É um coletivo que tem sua origem no bairro Jardim Leblon –localizado na Zona Norte da cidade de Belo Horizonte. A partir de uma oficina de criação de vídeos do programa de prevenção a homicídios do estado de MG, Fica Vivo! –realizada no ano de 2014 –um grupo de jovens artistas se reuniu para produzir uma peça audiovisual que falasse de temas associados às suas vidas e ao local onde viviam.

Desde então, esse grupo tem insistido em dar corpo a diferentes anseios, ideias e projetos. Hoje, o Cine Leblon é formado por pessoas que atuam em diferentes modalidades artísticas e que são oriundas de diversas regionais da capital mineira. São atores e atrizes, artistas visuais, diretores e diretoras de teatro e de cinema, músicos e músicas que se unem para construir um olhar mais atento e sensível sobre o mundo onde vivemos.

Essa diversidade que caracteriza o coletivo tem encontrado sustentação, ao longo de todos esses anos, na criação coletiva de filmes, vídeos e fotografias. Entre os principais trabalhos desenvolvidos pelo Cine Leblon estão os curtas-metragens Labirinto (2015) e Brooklin (2019) e o média-metragem Desacertos (2018). Ao longo de sua trajetória, o coletivo já foi contemplado pelos prêmios Cena Plural e Descentra, da Fundação Municipal de Cultura de Belo Horizonte, e pelo Prêmio Artes Visuais Periferias e Interiores da Funarte.

Contato: cineleblon@gmail.com

PROJETO SOCIAL CONVIDADO

TRAJETO MODA – UM SONHO DE AUTONOMIA

Trajeto Moda

O Trajeto Moda faz parte do Programa Percursos Gerais: Trajetória para Autonomia,da Secretaria de Estado de Desenvolvimento Social (Sedese), construído como parte da estratégia para promoção da autonomia de famílias que moram nas 73 cidades com menor IDH do estado.

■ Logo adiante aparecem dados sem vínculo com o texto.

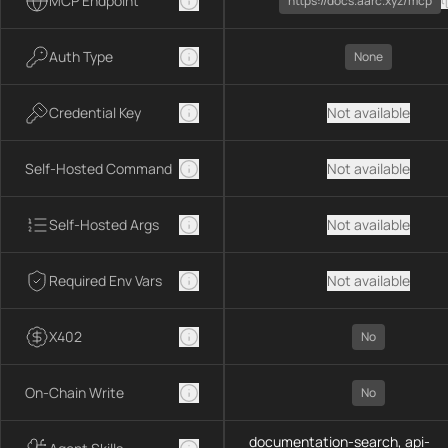
MCP Endpoint
https://docs.aarc.xyz/mcp
Auth Type
None
Credential Key
Not available
Self-Hosted Command
Not available
Self-Hosted Args
Not available
Required Env Vars
Not available
X402
No
On-Chain Write
No
documentation-search, api-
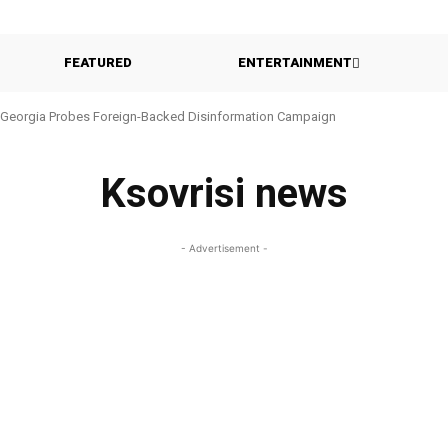
FEATURED
ENTERTAINMENT
Georgia Probes Foreign-Backed Disinformation Campaign
Ksovrisi news
- Advertisement -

O sonho é criar condições para o desenvolvimento da autonomia de mulheres em situação de vulnerabilidade social, em especial aquelas vítimas de violência e outros abusos, contribuindo para que elas sejam protagonistas de suas próprias histórias. O caminho é ensinar-lhes um ofício para que tenham independência financeira –obstáculo que muitas vezes mantém a condição de coabitação com o agressor e continuidade da situação de vulnerabilidade.

O Trajeto Moda prevê capacitações em corte e costura, além de outras formações –como direitos humanos, liderança, associativismo e vendas –que promovam conhecimento e prática para estabelecer células autos sustentáveis, de forma a estabelecer uma rede produtiva na região onde moram.

Um projeto piloto atende 10 mulheres do Aglomerado da Serra e sete líderes de cada uma das cidades-sede das regionais da Sedese – Muriaé, Gov. Valadares, Salinas, Almenara, Diamantina, Teófilo Otoni e Montes Claros – onde estão os 73 municípios com menor IDH de Minas.